Il aura fallu une crise sanitaire d’ampleur internationale pour lui faire fermer ses portes durant quelques semaines. De décembre 1911 - date de sa création - à mars 2020, le cinéma Le Capitole d’Uzès a toujours continué à accueillir les spectateurs, même durant les guerres. « Il fait partie des plus vieux cinémas qui n'ont jamais fermé », résume Jean Rochas, président directeur général depuis 2017. Classé « art et essai », Le Capitole est né au début du siècle dernier sous l’impulsion du maire de l’époque, Léonce Pascal, et de la duchesse locale. « A l’époque déjà, il était essentiel d'avoir accès à la culture, car Uzès était une petite ville mais beaucoup de commerçants y passaient et restaient souvent dormir la nuit », assure le nouveau patron des lieux.
Déjà propriétaire du cinéma de Saint-Jean-de-Maurienne en Savoie et du Cœur d'or de Bourg-Saint-Maurice, il a été attiré par l’histoire et le cachet « très particulier » de ce cinéma du Gard. En 1911, une seule salle existait, servant à la fois pour le cinéma, les spectacles et le théâtre. Mais l’espace était également partagé avec une piste de patin à roulettes et un bar. Ce dernier, long de quatorze mètres, est toujours debout : « Il est tout en bois, avec un zinc dessus. On n'a surtout pas le droit d'y toucher, parce que les habitants d'Uzès le défendent corps et âme ! Tout l'accueil clientèle se fait désormais dessus. Certains ne viennent pas pour voir des films mais profitent simplement du bar. Nous avons une licence III et une grande bibliothèque, en libre accès, avec des livres sur le cinéma. »
Véritable institution locale, Le Capitole a tout de même subi de nombreuses transformations au fil des décennies. Après la Seconde Guerre mondiale, la piste de patin à roulettes a ainsi été transformée en deux nouvelles salles, pour une capacité d’accueil totale de 550 spectateurs. « Puis ont suivi des rénovations plutôt techniques », reprend Jean Rochas. « Le passage au numérique et des modifications ou des mises aux normes, puisqu'il a fallu supprimer des sièges en bois, dont on a encore quelques éléments, pour passer à des fauteuils un peu plus confortables. On a également supprimé la fosse, les espaces fumeurs... Pourtant il reste le ressenti de cette vieille salle en bois, c'est assez surprenant. Nous avons récupéré un bâtiment fatigué, mais nous avons essayé de réaménager un peu l'intérieur avec les moyens du bord pour le rendre plus accueillant et plus sécurisé. On est en train de travailler sur la toiture qui est en mauvais, état car elle a subi pas mal d'intempéries et différents problèmes. C'est une immense bâtisse avec cinq ou six toits différents, donc c'est compliqué ».
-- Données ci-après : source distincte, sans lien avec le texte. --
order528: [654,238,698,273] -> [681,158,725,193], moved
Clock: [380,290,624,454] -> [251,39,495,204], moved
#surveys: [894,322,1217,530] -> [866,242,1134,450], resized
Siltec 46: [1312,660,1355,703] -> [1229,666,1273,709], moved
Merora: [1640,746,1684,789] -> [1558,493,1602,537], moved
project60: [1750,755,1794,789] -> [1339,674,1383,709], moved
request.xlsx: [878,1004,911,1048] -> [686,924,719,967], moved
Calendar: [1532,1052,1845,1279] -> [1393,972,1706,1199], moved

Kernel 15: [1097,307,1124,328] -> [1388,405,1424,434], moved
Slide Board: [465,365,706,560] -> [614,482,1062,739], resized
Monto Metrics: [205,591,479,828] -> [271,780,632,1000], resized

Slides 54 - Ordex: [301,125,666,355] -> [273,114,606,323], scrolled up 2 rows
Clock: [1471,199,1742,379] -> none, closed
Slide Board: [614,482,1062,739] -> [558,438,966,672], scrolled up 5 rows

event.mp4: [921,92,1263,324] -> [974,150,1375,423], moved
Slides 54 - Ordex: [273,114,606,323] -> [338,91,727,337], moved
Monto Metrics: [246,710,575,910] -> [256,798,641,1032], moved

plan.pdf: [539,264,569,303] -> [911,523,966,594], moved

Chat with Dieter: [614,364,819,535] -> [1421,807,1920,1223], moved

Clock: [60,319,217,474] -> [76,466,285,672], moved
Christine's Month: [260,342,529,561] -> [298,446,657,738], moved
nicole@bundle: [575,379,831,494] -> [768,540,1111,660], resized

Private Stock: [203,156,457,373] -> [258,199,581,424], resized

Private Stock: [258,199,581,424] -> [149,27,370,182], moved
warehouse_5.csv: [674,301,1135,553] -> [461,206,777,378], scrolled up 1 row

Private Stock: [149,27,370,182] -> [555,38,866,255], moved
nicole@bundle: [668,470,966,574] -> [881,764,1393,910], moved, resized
Les salles sont équipées en numérique depuis quelques années, avec des projecteurs 2K. Si Jean Rochas s’en contente, il espère avoir prochainement une salle en laser avec un système de son immersif. « Et l’objectif est de transformer le cinéma dans les années à venir et de profiter de la réfection du toit pour faire une quatrième salle. On redimensionnerait la taille de chacune, ce qui permettrait d'avoir une programmation qui soit vraiment adaptée ».
Le cinéma propose jusqu’à six séances par jour, avec douze à quinze films différents par semaine. Le Capitole propose aussi bien du cinéma de patrimoine, notamment à travers des ciné-clubs, que des longs métrages récents. « J'ai la chance d'être dans un circuit de programmation où l'on peut encore se partager les films en bonne entente avec d'autres cinémas. On essaie de coller à l'actualité, tout en proposant d'autres choses aux spectateurs. C'est aussi un travail avec la politique de la ville : on essaie de faire revenir les jeunes dans nos salles, alors qu'ils s'identifient plus facilement à un multiplexe qu'à un cinéma de quartier. On veut leur donner une image un peu plus jeune du cinéma ». Ce qui commence à fonctionner : certains reviennent au Capitole, et les familles sont de plus en plus nombreuses.
Chaque année, Jean Rochas estime vendre entre 70 et 75 000 billets. Une performance, dans une ville d’un peu moins de 9 000 habitants. « Notre chance, c’est d’avoir un public très fidèle, des cinéphiles assez pointus. Ils aiment aussi bien la VO, les films d’art et essai, de genre… » Et les Uzétiens sont si attachés à leur cinéma qu’il est parfois difficile de leur faire accepter le changement : « Même si on est propriétaire, on gère leur cinéma ! On a la responsabilité de maintenir ce lieu dans l'atmosphère où on l’a trouvé, il faut moderniser en faisant très attention ! Aujourd'hui encore, on peut me reprocher d’avoir changé la peinture ! », s’amuse le patron.